Steve Penny (National Oceanic and Atmospheric Administration)
Mao Ouyang (Chiba University)
John C. Schotland (Yale University)
Subhadip Mukherjee (University of Bath)
Marcello Carioni (University of Twente)
Zakhar Shumaylov (University of Cambridge)
Talks in Minisymposium :
[03741] Gaussian Assimilation of non-Gaussian Image Data via Pre-Processing by Variational Auto-Encoder (VAE)
Author(s) :
Daisuke Hotta (Meteorological Research Institute, Japan Meteorological Agency)
Abstract : Assimilation of image data such as satellite images with conventional data assimilation methods is challenging due to non-Gaussian error distribution, dimensional redundancy, and strong inter-pixel correlations. While several techniques have been proposed to address each of these issues, no single method can simultaneously handle them all. Here we propose to use a Variational AutoEncoder to resolve all three difficulties. A preliminary assessment with a toy model shows promising results.
[04216] Implementing local ensemble transform Kalman filter to reservoir computing for improving weather forecast
Author(s) :
Mao Ouyang (Chiba University)
Shunji Kotsuki (Chiba University)
Abstract : Data assimilation (DA) improves the numerical weather prediction (NWP) by combining the model forecast and observational data. The forecasts were usually obtained from a physical-based model, but recent studies reported that the reservoir computing (RC) could be implemented to surrogate both the small- and intermediate-scale physical models. This study implemented the DA, i.e., local ensemble transform Kalman filter, in both the physic-based and RC-surrogated models and compared their performances in the improvement of forecasts.
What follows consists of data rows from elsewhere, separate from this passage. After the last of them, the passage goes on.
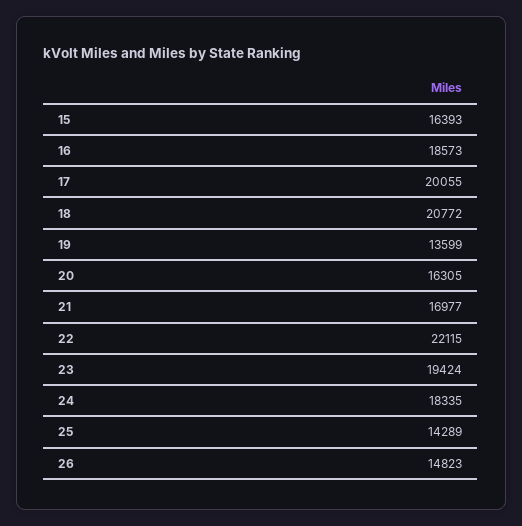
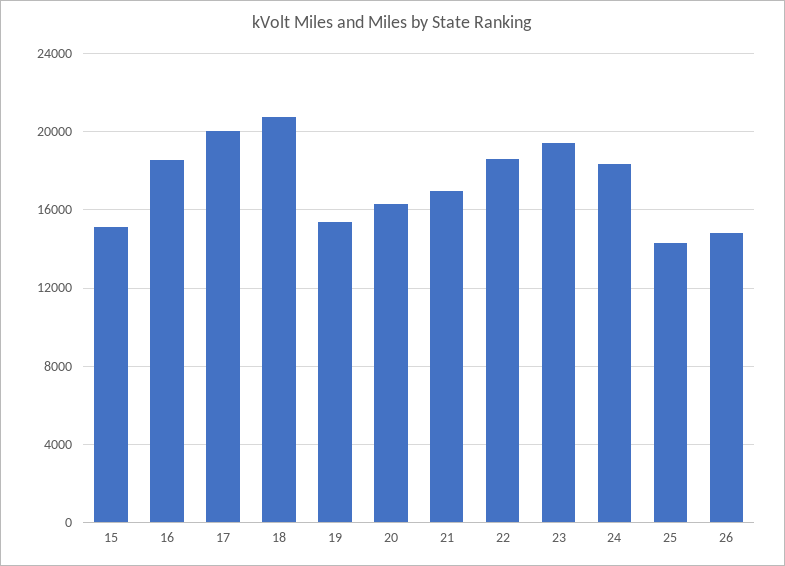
  {
-   "15": 16393,
+   "15": 15000,
    "16": 18573,
    "17": 20055,
    "18": 20772,
-   "19": 13599,
+   "19": 15500,
    "20": 16305,
    "21": 16977,
-   "22": 22115,
+   "22": 18500,
    "23": 19424,
    "24": 18335,
    "25": 14289,
    "26": 14823
  }

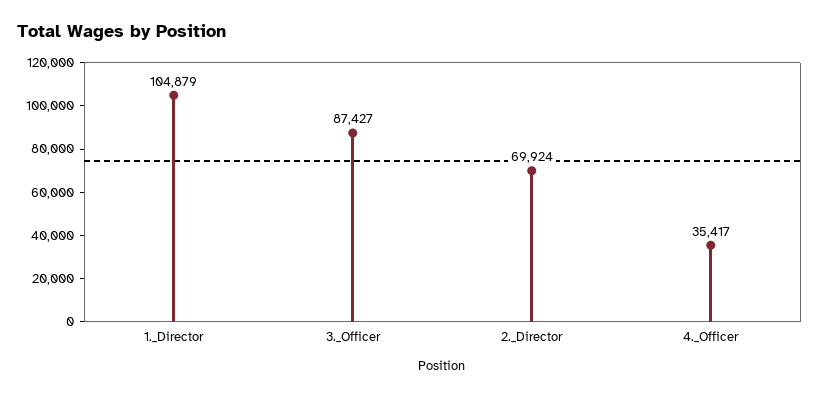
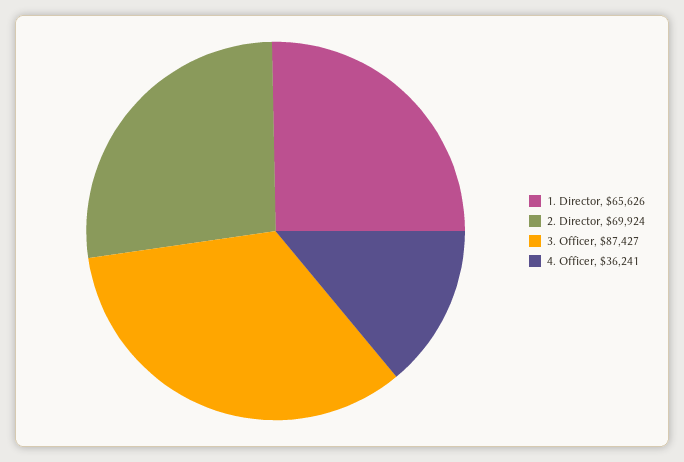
  {
-   "1._Director": 104879,
+   "1._Director": 65626,
    "3._Officer": 87427,
    "2._Director": 69924,
-   "4._Officer": 35417
+   "4._Officer": 36241
  }

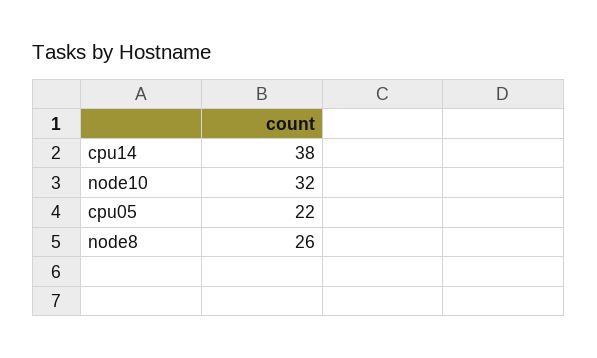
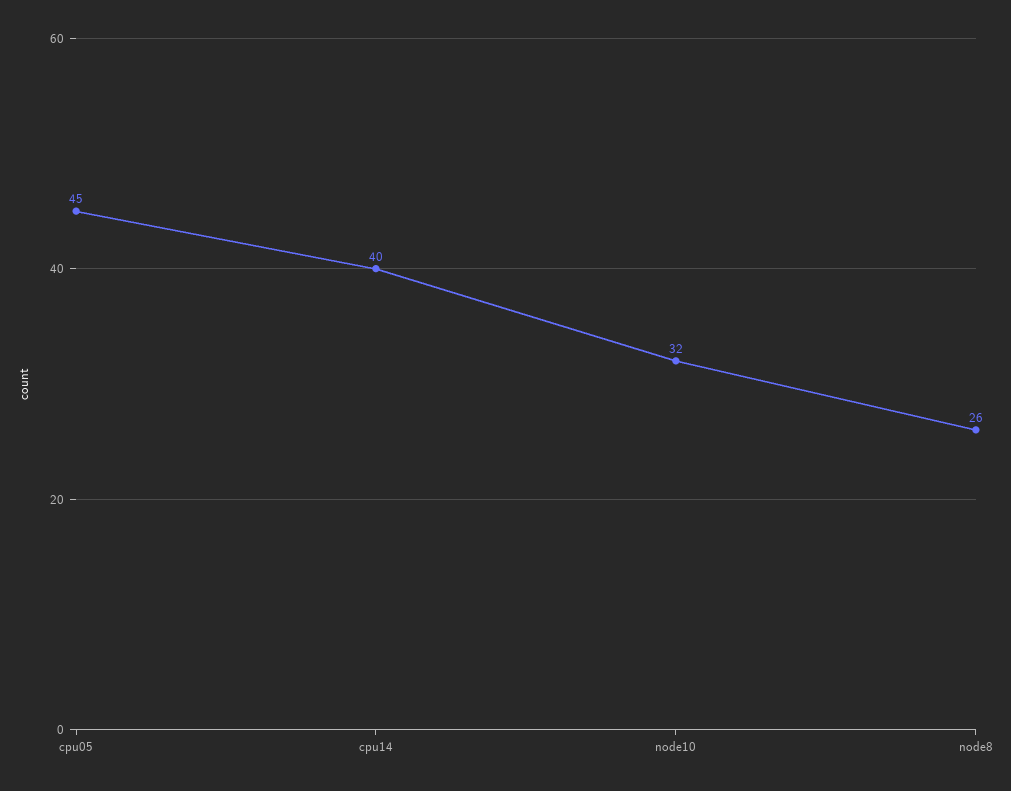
  {
-   "cpu14": 38,
+   "cpu14": 40,
    "node10": 32,
-   "cpu05": 22,
+   "cpu05": 45,
    "node8": 26
  }

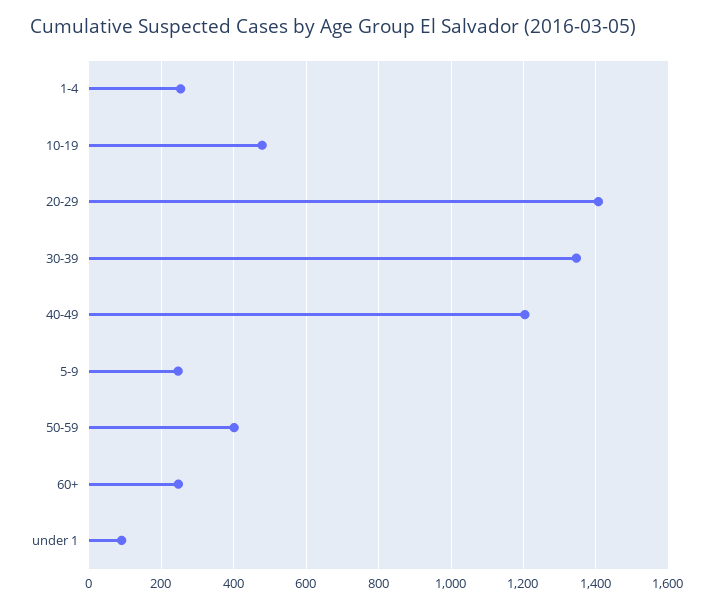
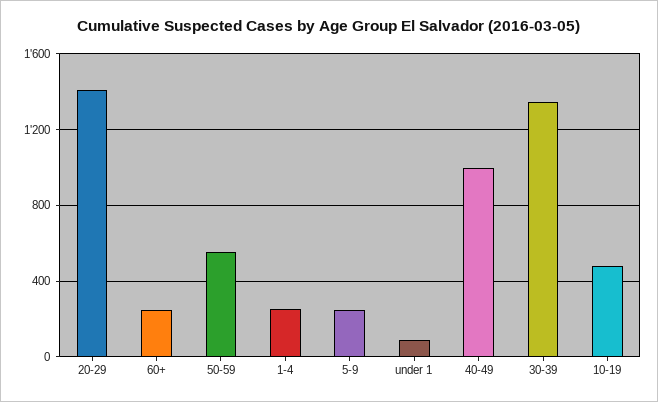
  {
    "1-4": 260,
    "10-19": 480,
    "20-29": 1400,
    "30-39": 1340,
-   "40-49": 1200,
+   "40-49": 1000,
    "5-9": 240,
-   "50-59": 400,
+   "50-59": 550,
    "60+": 240,
    "under 1": 100
  }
[04315] Sparse optimization of inverse problems regularized with infimal-convolution-type functionals
Author(s) :
Marcello Carioni (University of Twente)
Abstract : The infimal convolution of functionals is a convex-preserving operation that have been used to construct regularizers for inverse problems by optimally combining features of two or more functionals. In this talk, we analyze the infimal convolution regularization from a sparse optimization point of view. First, we discuss optimal transport-type energies. Then, we consider the infimal convolution of a parametrized family of functionals and we develop optimization methods taking advantage of the sparsity in the parameters.
[04562] Efficient data-driven regularization for ill-posed inverse problems in imaging
Author(s) :
Subhadip Mukherjee (University of Bath, UK)
Marcello Carioni (University of Twente)
Ozan Öktem (KTH Royal Institute of Technology)
Carola-Bibiane Schönlieb (University of Cambridge)
Abstract : In recent years, data-driven regularization has led to impressive performance for image reconstruction problems in various scientific applications, e.g., medical imaging. We propose a new adversarial learning approach for imaging inverse problems by combining an iteratively unrolled network with a deep regularizer using ideas from optimal transport. The resulting unrolled adversarial regularization approach is shown to be provably stable, efficient in terms of image reconstruction time, and competitive with supervised methods in empirical performance.
[05386] Inverse problems for nonlocal PDEs with applications to quantum optics
Author(s) :
John Schotland (Yale University)
Abstract : I will discuss recent work with Jeremy Hoskins and Howard Levinson on reconstruction methods for inverse problems for nonlocal PDEs. Applications to quantum optics will be discussed.